Generally, it seems to have been a great year for isochrone maps.
Peter Kerpedjiev of Emptypipes.org created some wonderful isochrone maps of train travel time in Europe for a total of 33 cities.
An screenshot of Europe Isochrone Map for Vienna 2015 by Peter Kerpedjiev of emptypipes.org
Another world isochrone map published in 1914 (probably showing travel times in 1912) regained a widespread audience when it was discussed The Economist’s Intelligent Life Magazine
The 1914 map inspired Rome2Rio to create a modern version. The Australian Rome2Rio has set itself the task to organise the world’s transport information, and offers a travel search engine that figures out time, fare and travel method options from any location. Below you can view it edited to match the 1912 isochrone map John G. Bartholomew’s “An Atlas of Economic Geography”.
Two Isochrone maps showing travel times for 1912 and 2016 by Rome2Rio.
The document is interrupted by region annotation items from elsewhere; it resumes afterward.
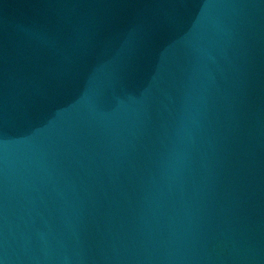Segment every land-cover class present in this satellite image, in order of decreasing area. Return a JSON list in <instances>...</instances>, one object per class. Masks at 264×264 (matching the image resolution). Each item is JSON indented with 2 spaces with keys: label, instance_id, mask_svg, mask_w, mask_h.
<instances>
[{
  "label": "water",
  "instance_id": "water-1",
  "mask_svg": "<svg viewBox=\"0 0 264 264\" xmlns=\"http://www.w3.org/2000/svg\"><path fill=\"white\" fill-rule=\"evenodd\" d=\"M0 264H264V0H0Z\"/></svg>",
  "mask_w": 264,
  "mask_h": 264
}]
</instances>
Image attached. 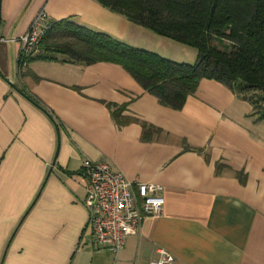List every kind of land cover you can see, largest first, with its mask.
<instances>
[{
  "label": "crops",
  "instance_id": "obj_1",
  "mask_svg": "<svg viewBox=\"0 0 264 264\" xmlns=\"http://www.w3.org/2000/svg\"><path fill=\"white\" fill-rule=\"evenodd\" d=\"M40 9L170 60L197 55L95 0H0V264H148L160 250L174 264H264V119L250 103L202 79L174 110L120 65L62 55L30 60L20 75V36ZM106 103L138 121L119 126ZM141 121L160 132L142 139ZM85 159L164 188L161 213L145 216L117 253L92 243Z\"/></svg>",
  "mask_w": 264,
  "mask_h": 264
},
{
  "label": "trees",
  "instance_id": "obj_2",
  "mask_svg": "<svg viewBox=\"0 0 264 264\" xmlns=\"http://www.w3.org/2000/svg\"><path fill=\"white\" fill-rule=\"evenodd\" d=\"M95 1L156 35L192 47L197 54L195 61L170 60L65 19L55 21L52 29L40 40L36 54L24 56L19 53L20 75L30 60L55 61L57 55H62L63 61L81 65L109 62L120 65L145 92L155 96L161 105L174 110L183 107L202 79H211L249 102L253 113L264 119V0ZM18 90L51 116L50 109L26 92L23 86ZM250 91L261 93L258 105L248 95ZM106 105L119 126L138 121L121 115L125 105ZM140 123L144 140L150 138V132H160L151 124ZM183 144L184 149L202 152V148ZM236 174L241 181L244 179L243 172Z\"/></svg>",
  "mask_w": 264,
  "mask_h": 264
},
{
  "label": "built area",
  "instance_id": "obj_3",
  "mask_svg": "<svg viewBox=\"0 0 264 264\" xmlns=\"http://www.w3.org/2000/svg\"><path fill=\"white\" fill-rule=\"evenodd\" d=\"M54 24L55 20L40 9L28 30L20 36L22 55L36 54L40 40ZM4 41L6 39L0 36V42ZM83 173L88 182L83 204L96 247L119 252L127 238L138 232L145 216H157L162 211L164 188L160 184L127 179L105 160L85 159ZM148 264H174V257L160 250L158 257Z\"/></svg>",
  "mask_w": 264,
  "mask_h": 264
},
{
  "label": "rangeland",
  "instance_id": "obj_4",
  "mask_svg": "<svg viewBox=\"0 0 264 264\" xmlns=\"http://www.w3.org/2000/svg\"><path fill=\"white\" fill-rule=\"evenodd\" d=\"M248 95L252 97L254 103H256L257 105L259 104L261 93L256 91H250Z\"/></svg>",
  "mask_w": 264,
  "mask_h": 264
}]
</instances>
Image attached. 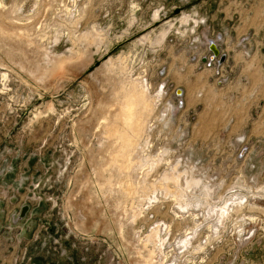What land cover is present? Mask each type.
Here are the masks:
<instances>
[{
    "label": "rangeland",
    "instance_id": "rangeland-1",
    "mask_svg": "<svg viewBox=\"0 0 264 264\" xmlns=\"http://www.w3.org/2000/svg\"><path fill=\"white\" fill-rule=\"evenodd\" d=\"M0 264H264V0H0Z\"/></svg>",
    "mask_w": 264,
    "mask_h": 264
},
{
    "label": "water",
    "instance_id": "water-1",
    "mask_svg": "<svg viewBox=\"0 0 264 264\" xmlns=\"http://www.w3.org/2000/svg\"><path fill=\"white\" fill-rule=\"evenodd\" d=\"M180 11H181V9L178 8V9L174 10V14H178ZM209 50L212 52V57H211L212 60L219 57V63L223 62L225 56L221 55V52L218 48L217 43H215L214 41H211V43L209 44ZM25 212H26V210L23 209L22 216L25 215L24 214Z\"/></svg>",
    "mask_w": 264,
    "mask_h": 264
},
{
    "label": "built area",
    "instance_id": "built-area-1",
    "mask_svg": "<svg viewBox=\"0 0 264 264\" xmlns=\"http://www.w3.org/2000/svg\"><path fill=\"white\" fill-rule=\"evenodd\" d=\"M211 57H212V56H211ZM211 57H210V60L213 61L214 59L212 60ZM206 60H207V58H205V61H206ZM218 63H219V60H218Z\"/></svg>",
    "mask_w": 264,
    "mask_h": 264
},
{
    "label": "bare ground",
    "instance_id": "bare-ground-1",
    "mask_svg": "<svg viewBox=\"0 0 264 264\" xmlns=\"http://www.w3.org/2000/svg\"><path fill=\"white\" fill-rule=\"evenodd\" d=\"M214 48V47H213ZM123 104V103H122ZM138 129V128H137ZM168 176V175H167ZM168 178H170L169 176H168Z\"/></svg>",
    "mask_w": 264,
    "mask_h": 264
},
{
    "label": "crops",
    "instance_id": "crops-1",
    "mask_svg": "<svg viewBox=\"0 0 264 264\" xmlns=\"http://www.w3.org/2000/svg\"><path fill=\"white\" fill-rule=\"evenodd\" d=\"M240 40L238 39L237 43L239 42ZM240 53V52H239Z\"/></svg>",
    "mask_w": 264,
    "mask_h": 264
}]
</instances>
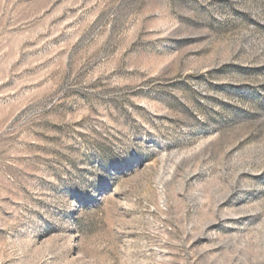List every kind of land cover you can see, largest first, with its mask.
Segmentation results:
<instances>
[{
    "label": "rangeland",
    "instance_id": "obj_1",
    "mask_svg": "<svg viewBox=\"0 0 264 264\" xmlns=\"http://www.w3.org/2000/svg\"><path fill=\"white\" fill-rule=\"evenodd\" d=\"M0 264H264V0H0Z\"/></svg>",
    "mask_w": 264,
    "mask_h": 264
}]
</instances>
The 2016 isochrone map starts off not from a dock along the River Thames in London, but from Heathrow Airport and almost all of the connections begin with an air-plane flight instead of a ship voyage. The categories no longer show 5 day intervals but 1/2 day and 3/4 day intervals. The some 150 international destinations from Heathrow, erase the more prominent travel routes of the early 20th century. The Suez Canal, Nile River and North American transcontinental railways can not be traced anymore. The Trans-Siberian Railway can still be deduced but because of a string of Russian cities that straddle it.
There are areas of the world to which it takes a relatively long time to journey to but none which takes longer than 5 days, which encompassed the first category in 1912. Today it may take longer than 5 days to travel to some Arctic regions, which were not calculated or estimated. In the Amazon, the Sahara, interior Angola, Tibet, Mongolia, central Australia and some pacific islands are still all (relatively) isolated.
Travel wise, much has changed in a hundred years mainly due to the rise of air travel. But also due to a much larger global population, 7.3 billion versus 1.65 billion inhabitants, which makes transportation routes more viable to operate.